Security tokens, in fact, can be equated to securities. They can give their owners, for example, ownership that is accordingly regulated. So in the US, the SEC resolved that security tokens are knuckle under to the same federal laws as standard securities.

This type of token can be backed by company assets, such as stocks, the right to receive dividends or the right to vote. And undoubtedly for investors who believe in a company, this is a more transparent and safer type of investment. Since financial regulators consider such type of tokens as securities, this protects the tokens holders, and most importantly — gives them real rights.

There are three main categories of security tokens:

- Equity tokens: When entering STO with this type of token, each token is equal to the company’s shares, giving their owners equal voting and dividend rights, and the holders themselves are equal to actual shareholders.

- Reserve Assets Tokens: Suitable for organizations that trade in physical goods, such as real property assets, gold, etc. Thus, tokens can be protected by reserves of underlying assets.

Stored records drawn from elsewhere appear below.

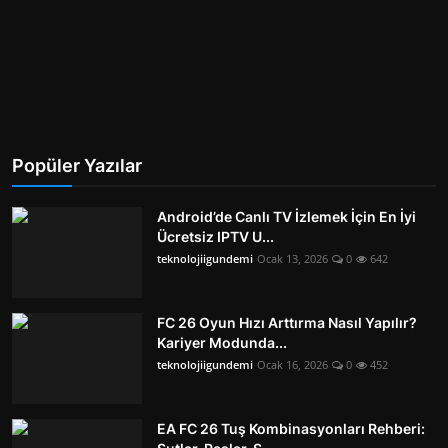
Popüler Yazılar
Android’de Canlı TV İzlemek İçin En İyi
Ücretsiz IPTV U...
teknolojiigundemi
Ocak 13, 2026
0
642
FC 26 Oyun Hızı Arttırma Nasıl Yapılır?
Kariyer Modunda...
teknolojiigundemi
Ocak 16, 2026
0
452
EA FC 26 Tuş Kombinasyonları Rehberi: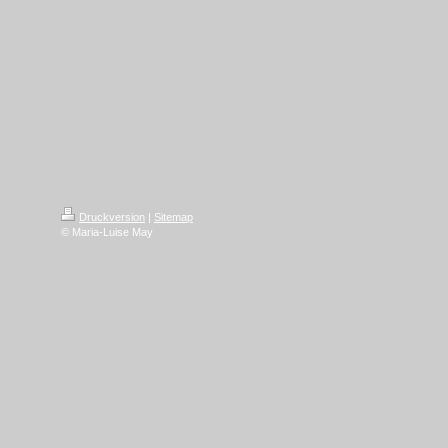
Druckversion
|
Sitemap
© Maria-Luise May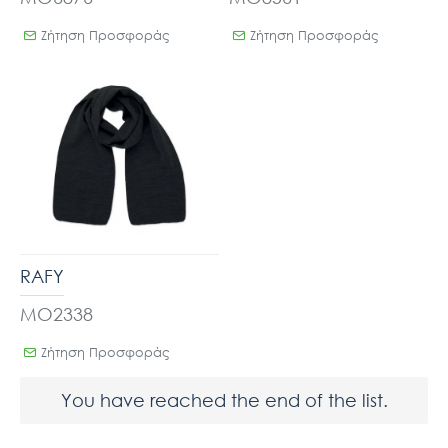
Ζήτηση Προσφοράς
Ζήτηση Προσφοράς
RAFY
MO2338
Ζήτηση Προσφοράς
You have reached the end of the list.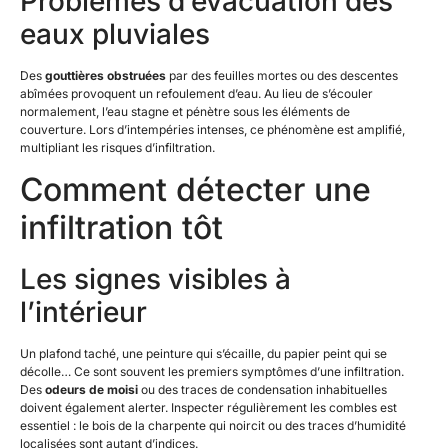
Problèmes d’évacuation des
eaux pluviales
Des
gouttières obstruées
par des feuilles mortes ou des descentes
abîmées provoquent un refoulement d’eau. Au lieu de s’écouler
normalement, l’eau stagne et pénètre sous les éléments de
couverture. Lors d’intempéries intenses, ce phénomène est amplifié,
multipliant les risques d’infiltration.
Comment détecter une
infiltration tôt
Les signes visibles à
l’intérieur
Un plafond taché, une peinture qui s’écaille, du papier peint qui se
décolle… Ce sont souvent les premiers symptômes d’une infiltration.
Des
odeurs de moisi
ou des traces de condensation inhabituelles
doivent également alerter. Inspecter régulièrement les combles est
essentiel : le bois de la charpente qui noircit ou des traces d’humidité
localisées sont autant d’indices.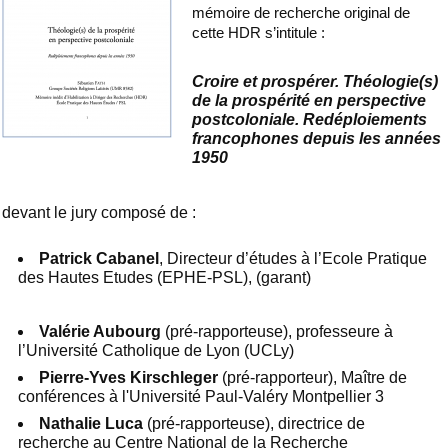
mémoire de recherche original de
cette HDR s’intitule :
Croire et prospérer. Théologie(s)
de la prospérité en perspective
postcoloniale. Redéploiements
francophones depuis les années
1950
devant le jury composé de :
Patrick Cabanel
, Directeur d’études à l’Ecole Pratique
des Hautes Etudes (EPHE-PSL), (garant)
Valérie Aubourg
(pré-rapporteuse), professeure à
l’Université Catholique de Lyon (UCLy)
Pierre-Yves Kirschleger
(pré-rapporteur), Maître de
conférences à l'Université Paul-Valéry Montpellier 3
Nathalie Luca
(pré-rapporteuse), directrice de
recherche au Centre National de la Recherche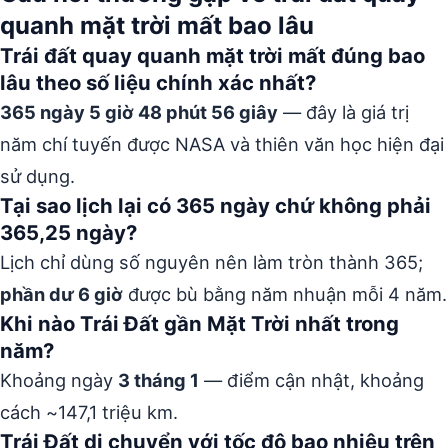
quanh mặt trời mất bao lâu
Trái đất quay quanh mặt trời mất đúng bao
lâu theo số liệu chính xác nhất?
365 ngày 5 giờ 48 phút 56 giây
— đây là giá trị
năm chí tuyến được NASA và thiên văn học hiện đại
sử dụng.
Tại sao lịch lại có 365 ngày chứ không phải
365,25 ngày?
Lịch chỉ dùng số nguyên nên làm tròn thành 365;
phần dư 6 giờ
được bù bằng năm nhuận mỗi 4 năm.
Khi nào Trái Đất gần Mặt Trời nhất trong
năm?
Khoảng ngày
3 tháng 1
— điểm cận nhật, khoảng
cách ~147,1 triệu km.
Trái Đất di chuyển với tốc độ bao nhiêu trên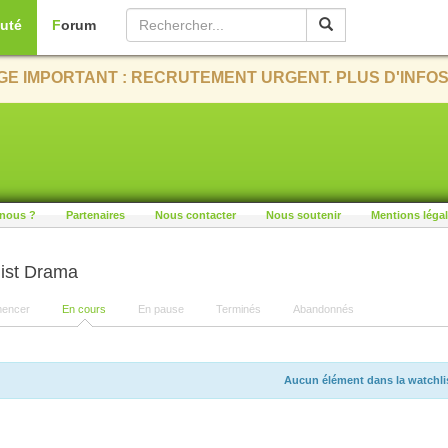
uté
Forum
E IMPORTANT : RECRUTEMENT URGENT. PLUS D'INFOS
nous ?
Partenaires
Nous contacter
Nous soutenir
Mentions léga
ist Drama
encer
En cours
En pause
Terminés
Abandonnés
Aucun élément dans la watchli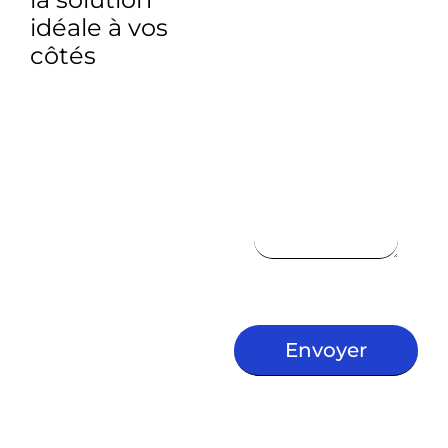
idéale à vos
côtés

- Debt Token: In distinction from the tokenization of shares or assets, this type of token security is essentially debt-based, with the promise of the subsequent redemption of these tokens from investors.

As you can see, all of these categories are quite familiar to the classic bond market. And most often STOs offer their investors real benefits: dividends, equity, right to vote, rights to the distribution of profits, call feature (buy-back rights).

- Who are STO investors — are they the same as ICO?

But, besides the token functionality itself, there are several fundamentally important things, including those that distinguish STO from ICO.

First, security tokens must be registered with the appropriate financial authority, including those depending on the country of the issuer’s jurisdiction and the geography of potential sales (for example, SEC in the USA). This is a major advantage in providing additional security and transparency for investors. Nevertheless, it significantly increases the legal costs for the project in order to comply with financial regulations and rules in this market.

Secondly, the fact that security tokens are regular equate with securities, limit the type of investors who can invest in this type of tokens. In fact, only accredited investors can invest. Requirements include at least one of the following conditions:

- Annual income of more than 200,000 USD per person or 300,000 USD per couple;

- Net assets of more than 1 000 000 USD, excluding the investor’s main residence;

- Institutions with assets of more than 5 000 000 USD;

- Legal entity completely belonging to accredited investors.

Compliance with these criteria is often problematic for small investors. This narrows the possibilities of STOs in public sales to attract the largest number of investors, not limited to their own capital or geography, as it was with most ICOs.

However, these are the rules of the game. More legitimate ways always lead to restrictions that can be a limitation for the general group of small private investors, but standard for professional investors.